GOP Tax Strategy
Jude Wanniski
August 2, 1999

 

If all goes according to plan, by tomorrow noon the Senate and House conferees will conclude their amalgamation of the tax bills they passed in recent weeks. It won't take long because the GOP leaders more or less decided in advance the approach each side will take and how they will merge them in conference. The $792 billion in cuts over 10 years will then be put on hold instead of being sent to the President for the veto he has promised. The congressional leaders prefer to barnstorm during the August recess, drumming up support for the package, forcing the Democrats into making the kinds of arguments Democrats make about tax cuts for the rich when the poor and elderly need the money in various programs. When they are back from the August recess, they will send Mr. Clinton the bill for his veto, and then sit down in hopes of making a deal. The President insists his upper limit is $300 billion over 10 years, but a number in the $500+ billion range is assumed to be the area of compromise. On CNN's "Evans&Novak" show over the weekend, New Jersey Sen. Bob Torricelli, one of four Democrats who broke ranks and voted for the $792 billion package, indicated his belief that if the legislation were trimmed down to the $500B level, it would have broad bipartisan support. He said he would have to warn the President, implying a veto override. Even before negotiations begin at that level, House Majority Leader Dick Armey has announced his willingness to scrap the 10% across-the-board cut in marginal income-tax rates that is in the House bill. The Senate will give up the little marginal rate cut contained in its bill.

What is left to work out is the strategy that will be employed in September -- a legislative strategy or a summit strategy. This is because there are three areas that can be mixed into the deal. There are still appropriation bills to be worked out. There are the Medicare problems to be worked out. And there are the tax issues to be dealt with. Those who prefer the legislative strategy believe it more likely to produce a tax bill the President would sign. This would involve moving each element along on three parallel tracks, thereby gaining the kind of leverage you only can get by being in control of Congress. In a budget summit, there is the President on one side and the Republicans on the other, and the leverage goes to the President. The GOP plan is to use the Coverdell-Torricelli elements which are scattered in the two bills to get a 15% capital gains tax, a bracket-widening between 15% and 28% coupled with an adjustment on the marriage tax penalty, an adjustment on estate taxes, and maybe something on the Alternative Minimum Tax.

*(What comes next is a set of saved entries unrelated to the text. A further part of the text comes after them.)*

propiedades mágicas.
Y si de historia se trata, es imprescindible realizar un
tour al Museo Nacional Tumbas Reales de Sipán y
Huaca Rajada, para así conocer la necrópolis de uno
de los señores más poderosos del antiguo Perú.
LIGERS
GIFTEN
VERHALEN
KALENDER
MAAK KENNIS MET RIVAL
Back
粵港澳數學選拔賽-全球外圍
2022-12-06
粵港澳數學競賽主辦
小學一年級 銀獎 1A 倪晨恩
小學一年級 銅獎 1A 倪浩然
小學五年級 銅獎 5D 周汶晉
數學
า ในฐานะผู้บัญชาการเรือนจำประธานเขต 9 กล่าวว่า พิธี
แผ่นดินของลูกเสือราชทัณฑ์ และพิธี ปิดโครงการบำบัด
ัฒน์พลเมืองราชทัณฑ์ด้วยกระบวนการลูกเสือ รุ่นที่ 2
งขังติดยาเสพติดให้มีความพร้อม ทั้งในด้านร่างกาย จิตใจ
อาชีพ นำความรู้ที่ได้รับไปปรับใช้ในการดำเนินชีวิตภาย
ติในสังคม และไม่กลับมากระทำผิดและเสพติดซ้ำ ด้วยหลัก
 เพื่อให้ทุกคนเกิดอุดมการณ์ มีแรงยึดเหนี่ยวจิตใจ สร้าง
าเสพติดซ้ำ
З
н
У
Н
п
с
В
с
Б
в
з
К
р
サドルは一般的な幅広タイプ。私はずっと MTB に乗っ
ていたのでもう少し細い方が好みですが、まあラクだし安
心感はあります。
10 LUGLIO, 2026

The Republicans should be in a strong negotiating position, knowing the Democrats want to be in on tax cuts too. They have played the politics of surplus so defensively, though, that they can wind up being rolled again by the President and his team, conceding much more after they having put 75% of the projected surpluses off limits. Not a single Republican has made the supply-side argument that without more rapid, non-inflationary economic growth, the Social Security and Medicare problems cannot be solved. Instead they talk only of giving money back to the people "so they have more in their pockets" and preventing the Congress, which they themselves control, from spending the surplus. Unless they change their pitch during the August recess, insisting the right kind of tax cuts are imperative to growth, they might come back from their barnstorming with their tails between their legs. Otherwise, the strategy looks okay.